======== Given data

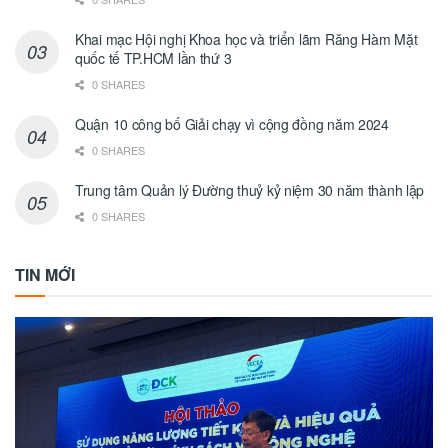
Khai mạc Hội nghị Khoa học và triển lãm Răng Hàm Mặt
quốc tế TP.HCM lần thứ 3
0 SHARES
Quận 10 công bố Giải chạy vì cộng đồng năm 2024
0 SHARES
Trung tâm Quản lý Đường thuỷ kỷ niệm 30 năm thành lập
0 SHARES
TIN MỚI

================

Return the data exactly. Do not carry over any images.

Khai mạc Hội nghị Khoa học và triển lãm Răng Hàm Mặt
quốc tế TP.HCM lần thứ 3
0 SHARES
Quận 10 công bố Giải chạy vì cộng đồng năm 2024
0 SHARES
Trung tâm Quản lý Đường thuỷ kỷ niệm 30 năm thành lập
0 SHARES
TIN MỚI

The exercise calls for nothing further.